There’s this tremendous moment halfway through Gillian Flynn’s Gone Girl when the beleaguered but rather suspicious husband Nick opens the door to a creepy woodshed and begins yammering “Nonononono” in overwhelming panic and I thought hell yes, this is when the book is going to go from good to great, from kinda creepy to full-blown twisted, from Agatha Christie in the parlor to David Lynch cutting off the swaddling to reveal god knows what — bodies hanging from meat hooks? a perfect replica of a covered-up crime scene? Nick’s Rosebud? clones?!?!
Let me back up. The first half of Gone Girl is, basically, perfect. You get two competing and alternating first-person narratives, one from Nick and the other from his wife Amy. Amy disappears mysteriously (her POV is from the time leading up to her disappearance, Nick’s is from after), and suspicion begins to circle around Nick, who is completely baffled. And as the competing accounts build Flynn very effectively drops all sorts of hints that something is wrong. Not just a little wrong, but deeply, darkly, disturbingly wrong — and it all comes to a head when Nick sees what’s waiting for him in that woodshed.

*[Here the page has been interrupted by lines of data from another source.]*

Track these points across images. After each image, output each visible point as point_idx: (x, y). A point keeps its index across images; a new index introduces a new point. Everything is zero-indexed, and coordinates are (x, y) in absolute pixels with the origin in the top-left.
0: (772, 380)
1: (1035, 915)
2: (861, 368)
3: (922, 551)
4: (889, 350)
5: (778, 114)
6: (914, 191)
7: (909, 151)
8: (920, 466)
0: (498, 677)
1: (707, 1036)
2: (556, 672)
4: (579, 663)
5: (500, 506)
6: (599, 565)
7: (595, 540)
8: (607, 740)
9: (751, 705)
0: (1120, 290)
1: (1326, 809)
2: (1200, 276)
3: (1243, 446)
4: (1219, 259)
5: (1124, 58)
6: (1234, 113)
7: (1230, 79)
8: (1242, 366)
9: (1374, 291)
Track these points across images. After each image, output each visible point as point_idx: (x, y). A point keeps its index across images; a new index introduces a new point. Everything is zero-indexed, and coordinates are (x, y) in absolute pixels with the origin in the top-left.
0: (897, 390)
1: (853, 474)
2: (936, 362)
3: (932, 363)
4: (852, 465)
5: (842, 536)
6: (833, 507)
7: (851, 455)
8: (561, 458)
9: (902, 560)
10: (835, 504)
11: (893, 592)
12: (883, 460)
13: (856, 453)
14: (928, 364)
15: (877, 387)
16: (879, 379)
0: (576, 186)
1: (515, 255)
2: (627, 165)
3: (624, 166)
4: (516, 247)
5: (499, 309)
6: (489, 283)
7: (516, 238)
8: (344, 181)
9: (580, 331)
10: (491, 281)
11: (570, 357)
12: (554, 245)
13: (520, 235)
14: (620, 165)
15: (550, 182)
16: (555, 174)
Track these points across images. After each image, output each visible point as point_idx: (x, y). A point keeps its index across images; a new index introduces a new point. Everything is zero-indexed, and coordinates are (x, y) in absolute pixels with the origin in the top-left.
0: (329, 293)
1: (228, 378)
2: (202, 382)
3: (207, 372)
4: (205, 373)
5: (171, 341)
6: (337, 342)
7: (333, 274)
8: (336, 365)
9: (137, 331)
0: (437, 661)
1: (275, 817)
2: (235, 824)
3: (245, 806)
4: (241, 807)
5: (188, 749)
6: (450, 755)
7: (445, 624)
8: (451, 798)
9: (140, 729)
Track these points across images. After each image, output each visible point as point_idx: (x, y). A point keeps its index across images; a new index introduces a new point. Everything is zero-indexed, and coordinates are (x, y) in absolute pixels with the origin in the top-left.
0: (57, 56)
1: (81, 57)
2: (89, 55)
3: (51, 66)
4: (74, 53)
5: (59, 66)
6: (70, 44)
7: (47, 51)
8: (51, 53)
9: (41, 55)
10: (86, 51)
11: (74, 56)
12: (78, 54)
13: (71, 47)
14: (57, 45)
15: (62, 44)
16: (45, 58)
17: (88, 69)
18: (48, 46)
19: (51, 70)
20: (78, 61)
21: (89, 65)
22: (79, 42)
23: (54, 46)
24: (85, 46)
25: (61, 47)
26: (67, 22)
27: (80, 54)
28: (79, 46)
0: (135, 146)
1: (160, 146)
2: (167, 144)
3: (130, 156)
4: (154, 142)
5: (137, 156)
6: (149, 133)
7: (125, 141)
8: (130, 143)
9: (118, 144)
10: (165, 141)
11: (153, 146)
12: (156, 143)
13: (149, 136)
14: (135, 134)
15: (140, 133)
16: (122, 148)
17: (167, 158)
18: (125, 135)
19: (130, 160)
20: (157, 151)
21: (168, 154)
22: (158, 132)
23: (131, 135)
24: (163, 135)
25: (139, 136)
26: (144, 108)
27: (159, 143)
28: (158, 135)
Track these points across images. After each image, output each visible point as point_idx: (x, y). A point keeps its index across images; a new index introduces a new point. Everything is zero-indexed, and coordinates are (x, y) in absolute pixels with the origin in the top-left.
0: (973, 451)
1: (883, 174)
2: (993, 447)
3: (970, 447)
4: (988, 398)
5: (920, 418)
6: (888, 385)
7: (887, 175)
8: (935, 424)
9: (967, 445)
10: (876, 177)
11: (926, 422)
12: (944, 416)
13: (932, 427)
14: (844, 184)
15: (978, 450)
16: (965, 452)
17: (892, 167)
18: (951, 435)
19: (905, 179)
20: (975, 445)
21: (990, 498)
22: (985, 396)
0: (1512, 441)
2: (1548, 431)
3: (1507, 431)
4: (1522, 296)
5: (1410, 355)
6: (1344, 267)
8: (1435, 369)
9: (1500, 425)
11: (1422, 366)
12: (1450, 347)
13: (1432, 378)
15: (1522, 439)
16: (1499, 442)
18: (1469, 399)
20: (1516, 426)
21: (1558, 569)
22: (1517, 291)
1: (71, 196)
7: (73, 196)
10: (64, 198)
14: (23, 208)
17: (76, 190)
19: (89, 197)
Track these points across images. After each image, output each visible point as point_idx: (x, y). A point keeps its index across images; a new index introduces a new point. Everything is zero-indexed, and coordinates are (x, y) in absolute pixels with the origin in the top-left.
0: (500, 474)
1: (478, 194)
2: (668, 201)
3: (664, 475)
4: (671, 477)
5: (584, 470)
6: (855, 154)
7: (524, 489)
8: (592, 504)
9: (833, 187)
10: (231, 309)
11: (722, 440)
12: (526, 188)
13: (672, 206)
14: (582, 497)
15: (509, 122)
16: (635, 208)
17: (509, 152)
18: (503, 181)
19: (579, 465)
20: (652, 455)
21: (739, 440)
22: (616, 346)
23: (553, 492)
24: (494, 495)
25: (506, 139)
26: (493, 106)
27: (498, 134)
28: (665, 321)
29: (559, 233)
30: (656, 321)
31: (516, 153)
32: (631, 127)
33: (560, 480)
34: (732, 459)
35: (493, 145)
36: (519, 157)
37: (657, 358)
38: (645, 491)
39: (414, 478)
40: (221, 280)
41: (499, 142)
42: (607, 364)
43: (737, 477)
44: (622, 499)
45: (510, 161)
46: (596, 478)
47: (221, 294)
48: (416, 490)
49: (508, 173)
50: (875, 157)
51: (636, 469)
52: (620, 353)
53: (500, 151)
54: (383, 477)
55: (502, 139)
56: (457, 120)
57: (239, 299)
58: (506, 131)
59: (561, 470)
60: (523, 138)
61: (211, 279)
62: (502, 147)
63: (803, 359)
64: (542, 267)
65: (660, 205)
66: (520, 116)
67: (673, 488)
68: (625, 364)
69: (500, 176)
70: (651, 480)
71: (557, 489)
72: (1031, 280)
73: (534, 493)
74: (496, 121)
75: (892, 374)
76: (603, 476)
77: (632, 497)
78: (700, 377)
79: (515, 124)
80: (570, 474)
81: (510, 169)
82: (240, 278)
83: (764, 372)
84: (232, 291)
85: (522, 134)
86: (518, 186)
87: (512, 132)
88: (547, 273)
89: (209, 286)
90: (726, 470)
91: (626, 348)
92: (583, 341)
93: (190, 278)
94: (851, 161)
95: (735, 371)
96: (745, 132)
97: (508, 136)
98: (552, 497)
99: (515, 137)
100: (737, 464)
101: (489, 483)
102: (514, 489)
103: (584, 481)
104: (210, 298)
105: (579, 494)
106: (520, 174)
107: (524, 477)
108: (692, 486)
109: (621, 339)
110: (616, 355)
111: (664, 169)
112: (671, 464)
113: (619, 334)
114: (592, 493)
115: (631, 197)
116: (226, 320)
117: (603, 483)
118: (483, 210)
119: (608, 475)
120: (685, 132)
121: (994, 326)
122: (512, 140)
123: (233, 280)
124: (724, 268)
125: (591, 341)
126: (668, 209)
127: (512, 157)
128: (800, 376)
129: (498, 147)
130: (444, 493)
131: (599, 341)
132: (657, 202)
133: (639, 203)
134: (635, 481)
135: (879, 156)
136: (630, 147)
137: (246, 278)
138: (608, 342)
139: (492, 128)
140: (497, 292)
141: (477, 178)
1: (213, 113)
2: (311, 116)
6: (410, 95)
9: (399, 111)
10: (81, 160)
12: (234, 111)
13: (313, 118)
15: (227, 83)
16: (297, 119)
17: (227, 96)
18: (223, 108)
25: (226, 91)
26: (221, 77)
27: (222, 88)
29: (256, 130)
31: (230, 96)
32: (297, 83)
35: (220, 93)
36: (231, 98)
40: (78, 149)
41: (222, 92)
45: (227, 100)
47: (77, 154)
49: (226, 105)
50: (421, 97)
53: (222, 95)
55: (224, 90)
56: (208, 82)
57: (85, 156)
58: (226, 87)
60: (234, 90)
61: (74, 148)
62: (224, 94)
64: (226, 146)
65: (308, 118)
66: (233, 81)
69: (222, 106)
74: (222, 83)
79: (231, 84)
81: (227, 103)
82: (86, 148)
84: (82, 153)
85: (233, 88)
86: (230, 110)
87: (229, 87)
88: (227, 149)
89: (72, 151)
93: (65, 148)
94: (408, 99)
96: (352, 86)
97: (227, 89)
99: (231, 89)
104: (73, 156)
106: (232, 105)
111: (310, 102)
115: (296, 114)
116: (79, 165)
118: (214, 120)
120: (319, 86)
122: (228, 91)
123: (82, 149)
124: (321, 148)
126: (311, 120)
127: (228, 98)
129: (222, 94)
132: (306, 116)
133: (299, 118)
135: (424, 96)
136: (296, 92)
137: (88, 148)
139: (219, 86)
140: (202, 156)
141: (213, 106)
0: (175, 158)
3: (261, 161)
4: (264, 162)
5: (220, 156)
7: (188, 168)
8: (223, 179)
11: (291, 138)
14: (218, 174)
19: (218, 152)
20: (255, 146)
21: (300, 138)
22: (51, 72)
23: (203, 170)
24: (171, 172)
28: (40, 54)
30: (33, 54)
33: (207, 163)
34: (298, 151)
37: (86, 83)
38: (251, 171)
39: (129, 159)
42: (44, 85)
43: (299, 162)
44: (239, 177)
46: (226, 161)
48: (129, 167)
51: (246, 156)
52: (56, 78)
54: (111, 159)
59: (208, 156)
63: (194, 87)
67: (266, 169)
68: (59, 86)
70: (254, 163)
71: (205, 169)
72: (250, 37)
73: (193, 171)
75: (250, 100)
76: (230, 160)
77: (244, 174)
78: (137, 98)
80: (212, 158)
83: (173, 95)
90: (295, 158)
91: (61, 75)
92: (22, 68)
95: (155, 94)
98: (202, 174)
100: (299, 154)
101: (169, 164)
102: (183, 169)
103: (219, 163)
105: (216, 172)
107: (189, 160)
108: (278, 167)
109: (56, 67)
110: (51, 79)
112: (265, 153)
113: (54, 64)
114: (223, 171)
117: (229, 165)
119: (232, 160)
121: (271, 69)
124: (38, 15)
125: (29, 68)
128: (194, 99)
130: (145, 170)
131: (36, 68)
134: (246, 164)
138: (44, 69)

The second half of Gone Girl gives all the answers. And I’m sure some people will be satisfied by them — and god knows it’s all readable enough to keep you up until 5 a.m. — but I was disappointed.
Look, I don’t really expect every book with a mystery to reach into science fiction to pull out a hand-wavey answer. But I use the bizarre excesses of scifi as exemplars of the kind of crazy thinking that’s really appropriate here. A writer can’t wind the reader up so tightly (as Flynn does so well during Gone Girl‘s first half) and then explain it all away with something mundane. But that’s what Flynn does here — and though it’s not predictable as such, the “answer” falls well within the range of things that this genre has already seen.
It’s really hard to talk about this without spoilers. So let me say a few things, in a spoilerish way, about my objections to where this book ends up.
(Perhaps I should emphasize: alert for vague spoilers.)
First: Gone Girl talks a lot about gender — a lot — in ways that demean both men and women in the beginning (battle of the sexes and all) but end up just being bad for women. I mean, the plot literally turns on the equivalent of false rape accusations and the purported female hysteria associated with this outrageously exaggerated danger. On the flip side, male transgressions — infidelity, emotional abandonment, etc. — are waved away with the equivalent of “But those bitches are crazy!” Ugh.
Second: There is a second, late twist in this book that basically requires a complete reversal from the first twist. But I just didn’t understand how the relevant person could “sell” the second twist to the world given what was done to make the first twist work. I mean, there are financial records, paper trails, and other physical evidence all done to make the first twist work — and somehow all of that stuff is waved away when the relevant person turns on a dime?
Third: The ending is kind of grotesque. You know how the advice for abused women is just to walk away? Yeah. Apparently the characters in this book think it’s better to just hug it out. That’s weird and twisted, sure, but for all the wrong reasons.